# Input start

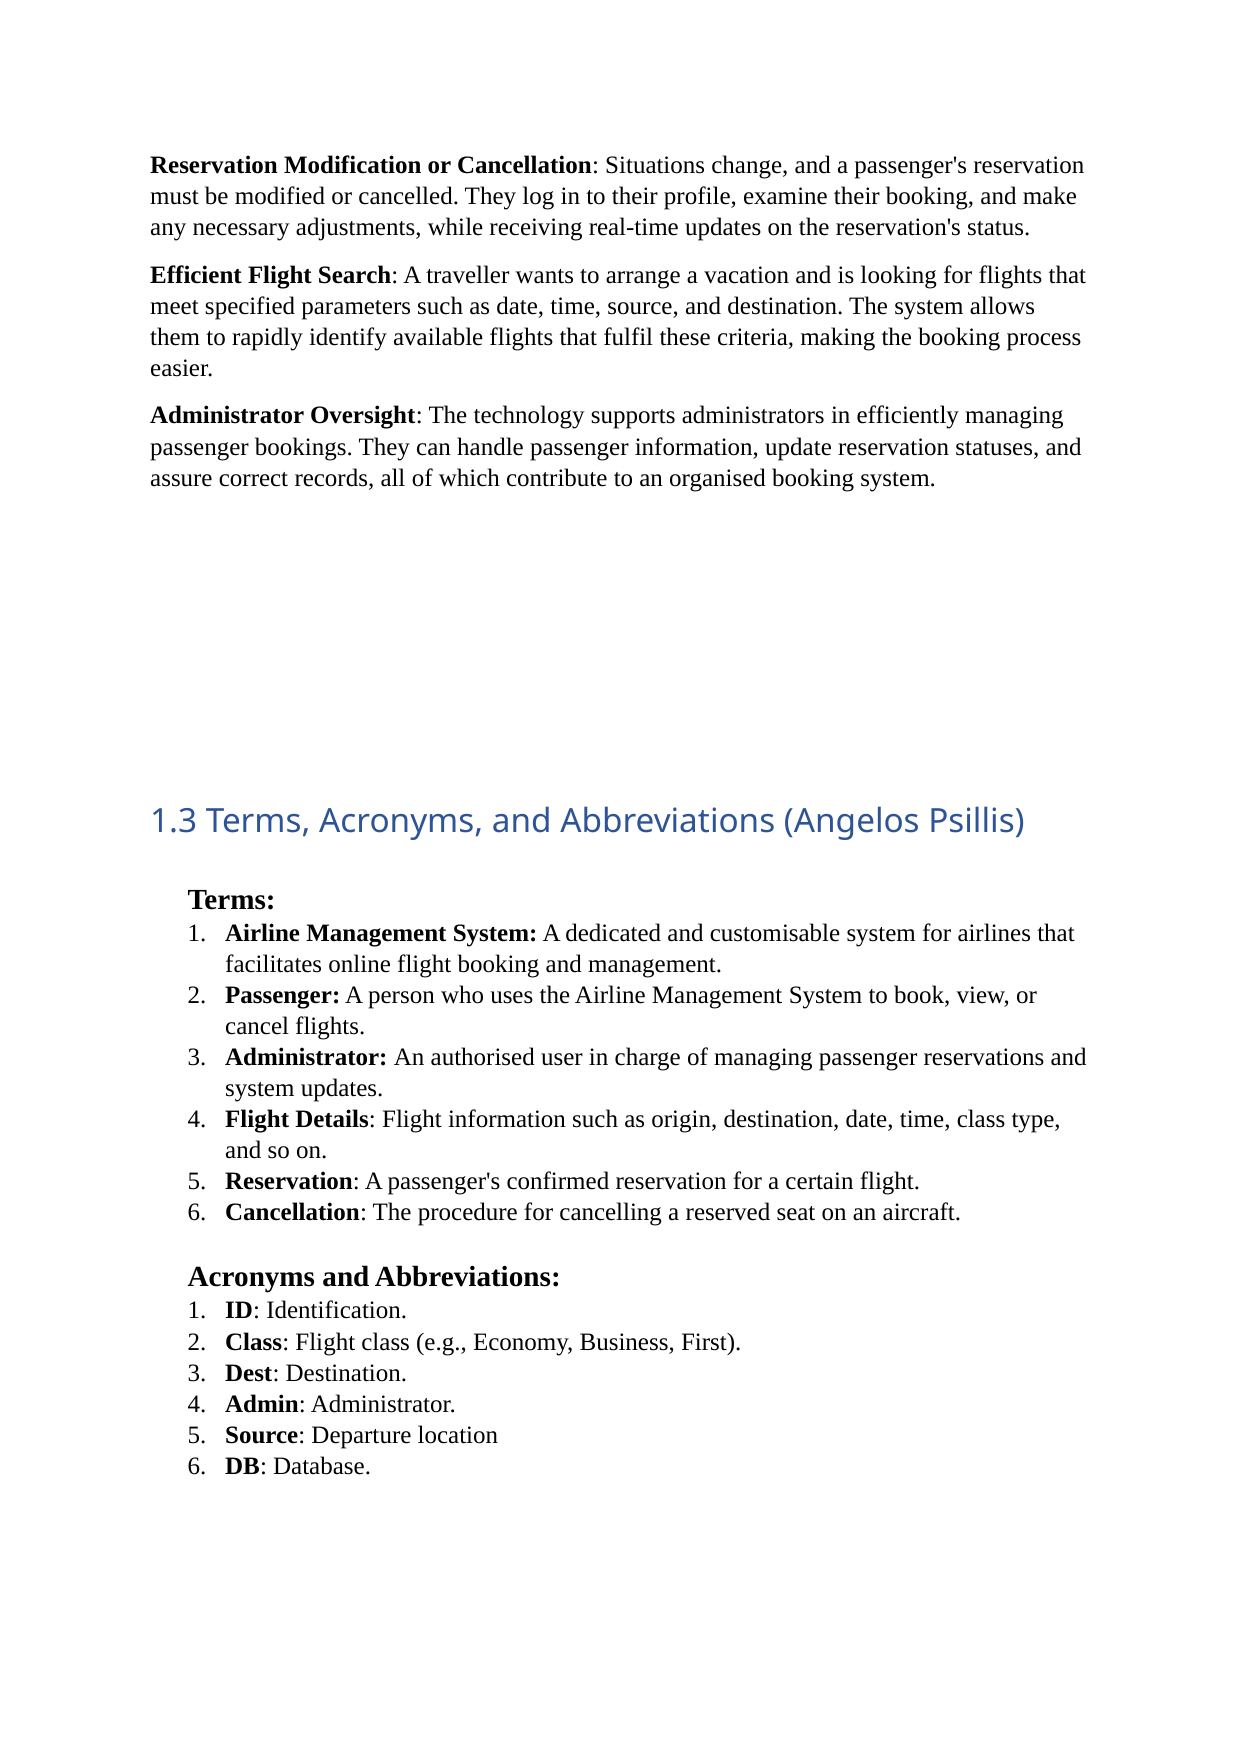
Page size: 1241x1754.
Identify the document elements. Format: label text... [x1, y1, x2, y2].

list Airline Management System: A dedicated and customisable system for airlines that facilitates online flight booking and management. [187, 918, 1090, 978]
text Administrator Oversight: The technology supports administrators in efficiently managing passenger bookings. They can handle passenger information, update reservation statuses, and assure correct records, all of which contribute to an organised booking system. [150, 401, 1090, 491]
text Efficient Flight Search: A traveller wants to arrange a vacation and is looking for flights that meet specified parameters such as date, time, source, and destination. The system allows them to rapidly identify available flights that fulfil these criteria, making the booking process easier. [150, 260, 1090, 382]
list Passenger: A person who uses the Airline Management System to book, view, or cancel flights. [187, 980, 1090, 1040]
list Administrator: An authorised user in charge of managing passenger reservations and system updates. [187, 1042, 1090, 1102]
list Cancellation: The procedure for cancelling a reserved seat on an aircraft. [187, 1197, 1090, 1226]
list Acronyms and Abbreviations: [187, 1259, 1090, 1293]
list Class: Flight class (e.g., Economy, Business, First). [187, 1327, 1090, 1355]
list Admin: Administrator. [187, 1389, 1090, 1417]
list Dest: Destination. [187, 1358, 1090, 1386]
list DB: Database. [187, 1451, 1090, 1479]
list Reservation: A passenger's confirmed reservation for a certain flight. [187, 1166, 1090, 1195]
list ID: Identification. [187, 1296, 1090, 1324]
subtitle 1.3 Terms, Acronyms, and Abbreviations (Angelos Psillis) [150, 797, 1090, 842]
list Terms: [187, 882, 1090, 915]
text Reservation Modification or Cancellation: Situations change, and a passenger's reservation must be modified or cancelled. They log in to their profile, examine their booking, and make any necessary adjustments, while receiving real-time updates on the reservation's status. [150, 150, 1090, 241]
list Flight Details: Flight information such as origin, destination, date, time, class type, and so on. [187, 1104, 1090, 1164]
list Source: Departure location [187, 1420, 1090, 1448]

# Input end

Exercise description: Reproduce every line of the items above verbatim, omitting the pictures.

Task response:
Page size: 1241x1754.
Identify the document elements. Format: label text... [x1, y1, x2, y2].

list Airline Management System: A dedicated and customisable system for airlines that facilitates online flight booking and management. [187, 918, 1090, 978]
text Administrator Oversight: The technology supports administrators in efficiently managing passenger bookings. They can handle passenger information, update reservation statuses, and assure correct records, all of which contribute to an organised booking system. [150, 401, 1090, 491]
text Efficient Flight Search: A traveller wants to arrange a vacation and is looking for flights that meet specified parameters such as date, time, source, and destination. The system allows them to rapidly identify available flights that fulfil these criteria, making the booking process easier. [150, 260, 1090, 382]
list Passenger: A person who uses the Airline Management System to book, view, or cancel flights. [187, 980, 1090, 1040]
list Administrator: An authorised user in charge of managing passenger reservations and system updates. [187, 1042, 1090, 1102]
list Cancellation: The procedure for cancelling a reserved seat on an aircraft. [187, 1197, 1090, 1226]
list Acronyms and Abbreviations: [187, 1259, 1090, 1293]
list Class: Flight class (e.g., Economy, Business, First). [187, 1327, 1090, 1355]
list Admin: Administrator. [187, 1389, 1090, 1417]
list Dest: Destination. [187, 1358, 1090, 1386]
list DB: Database. [187, 1451, 1090, 1479]
list Reservation: A passenger's confirmed reservation for a certain flight. [187, 1166, 1090, 1195]
list ID: Identification. [187, 1296, 1090, 1324]
subtitle 1.3 Terms, Acronyms, and Abbreviations (Angelos Psillis) [150, 797, 1090, 842]
list Terms: [187, 882, 1090, 915]
text Reservation Modification or Cancellation: Situations change, and a passenger's reservation must be modified or cancelled. They log in to their profile, examine their booking, and make any necessary adjustments, while receiving real-time updates on the reservation's status. [150, 150, 1090, 241]
list Flight Details: Flight information such as origin, destination, date, time, class type, and so on. [187, 1104, 1090, 1164]
list Source: Departure location [187, 1420, 1090, 1448]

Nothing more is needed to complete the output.